*** Opening of Information shown ***

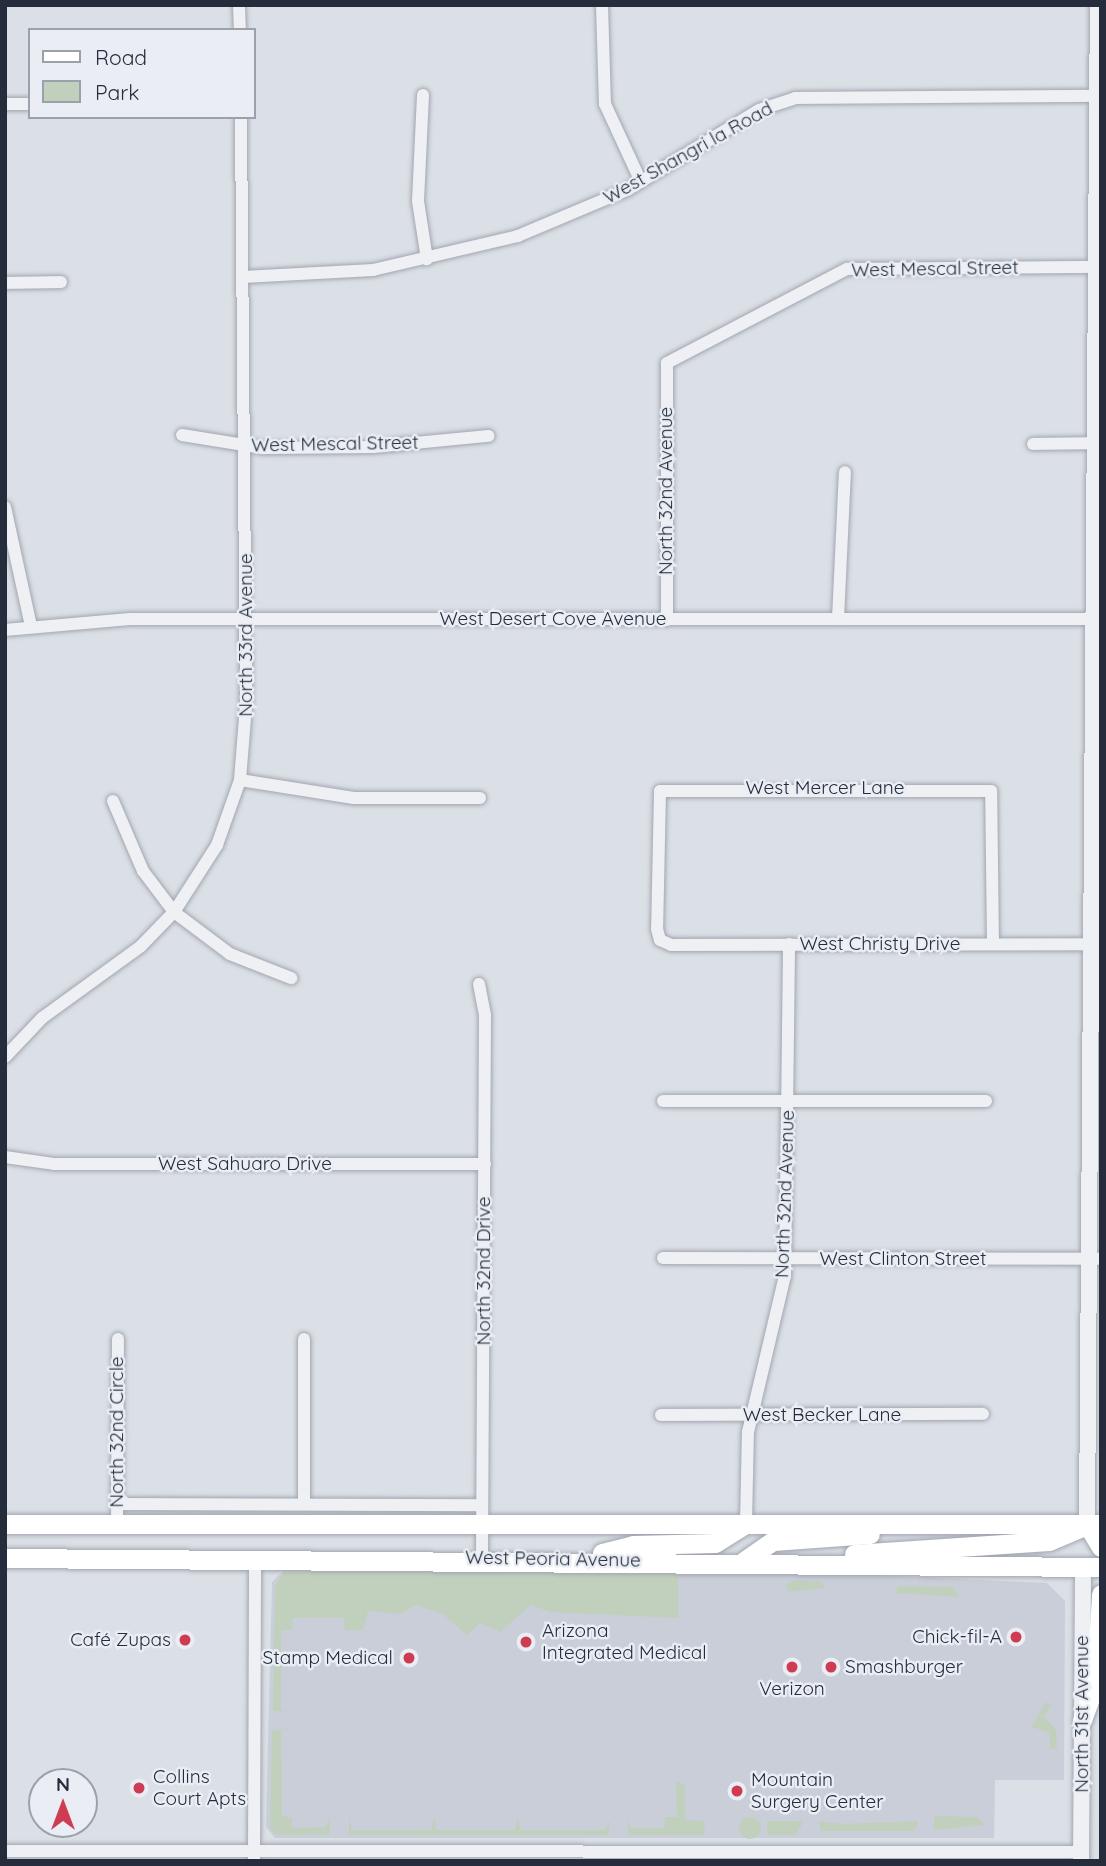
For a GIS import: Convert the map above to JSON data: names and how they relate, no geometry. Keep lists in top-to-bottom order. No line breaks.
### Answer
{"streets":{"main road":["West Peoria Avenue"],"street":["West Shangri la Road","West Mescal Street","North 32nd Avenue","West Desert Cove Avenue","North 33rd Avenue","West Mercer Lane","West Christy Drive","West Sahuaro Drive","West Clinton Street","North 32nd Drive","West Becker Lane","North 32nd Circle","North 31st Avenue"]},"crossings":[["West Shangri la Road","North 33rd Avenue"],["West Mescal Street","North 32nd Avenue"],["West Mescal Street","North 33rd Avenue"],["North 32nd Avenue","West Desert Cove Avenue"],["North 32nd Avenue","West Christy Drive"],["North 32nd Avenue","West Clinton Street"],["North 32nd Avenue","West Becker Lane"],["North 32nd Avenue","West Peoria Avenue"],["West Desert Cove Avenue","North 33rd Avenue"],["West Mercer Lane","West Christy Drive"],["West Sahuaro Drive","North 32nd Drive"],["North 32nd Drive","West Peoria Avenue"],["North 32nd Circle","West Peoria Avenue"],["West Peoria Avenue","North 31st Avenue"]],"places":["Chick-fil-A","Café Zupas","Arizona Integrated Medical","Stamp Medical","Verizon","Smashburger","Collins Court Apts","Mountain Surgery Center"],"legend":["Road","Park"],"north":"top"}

*** Close of Information shown ***

▶ _What to work on_
Where pictures appear, skip them and transcribe all other material word for word.

▶ _Answer to this task_
For a GIS import: Convert the map above to JSON data: names and how they relate, no geometry. Keep lists in top-to-bottom order. No line breaks.
### Answer
{"streets":{"main road":["West Peoria Avenue"],"street":["West Shangri la Road","West Mescal Street","North 32nd Avenue","West Desert Cove Avenue","North 33rd Avenue","West Mercer Lane","West Christy Drive","West Sahuaro Drive","West Clinton Street","North 32nd Drive","West Becker Lane","North 32nd Circle","North 31st Avenue"]},"crossings":[["West Shangri la Road","North 33rd Avenue"],["West Mescal Street","North 32nd Avenue"],["West Mescal Street","North 33rd Avenue"],["North 32nd Avenue","West Desert Cove Avenue"],["North 32nd Avenue","West Christy Drive"],["North 32nd Avenue","West Clinton Street"],["North 32nd Avenue","West Becker Lane"],["North 32nd Avenue","West Peoria Avenue"],["West Desert Cove Avenue","North 33rd Avenue"],["West Mercer Lane","West Christy Drive"],["West Sahuaro Drive","North 32nd Drive"],["North 32nd Drive","West Peoria Avenue"],["North 32nd Circle","West Peoria Avenue"],["West Peoria Avenue","North 31st Avenue"]],"places":["Chick-fil-A","Café Zupas","Arizona Integrated Medical","Stamp Medical","Verizon","Smashburger","Collins Court Apts","Mountain Surgery Center"],"legend":["Road","Park"],"north":"top"}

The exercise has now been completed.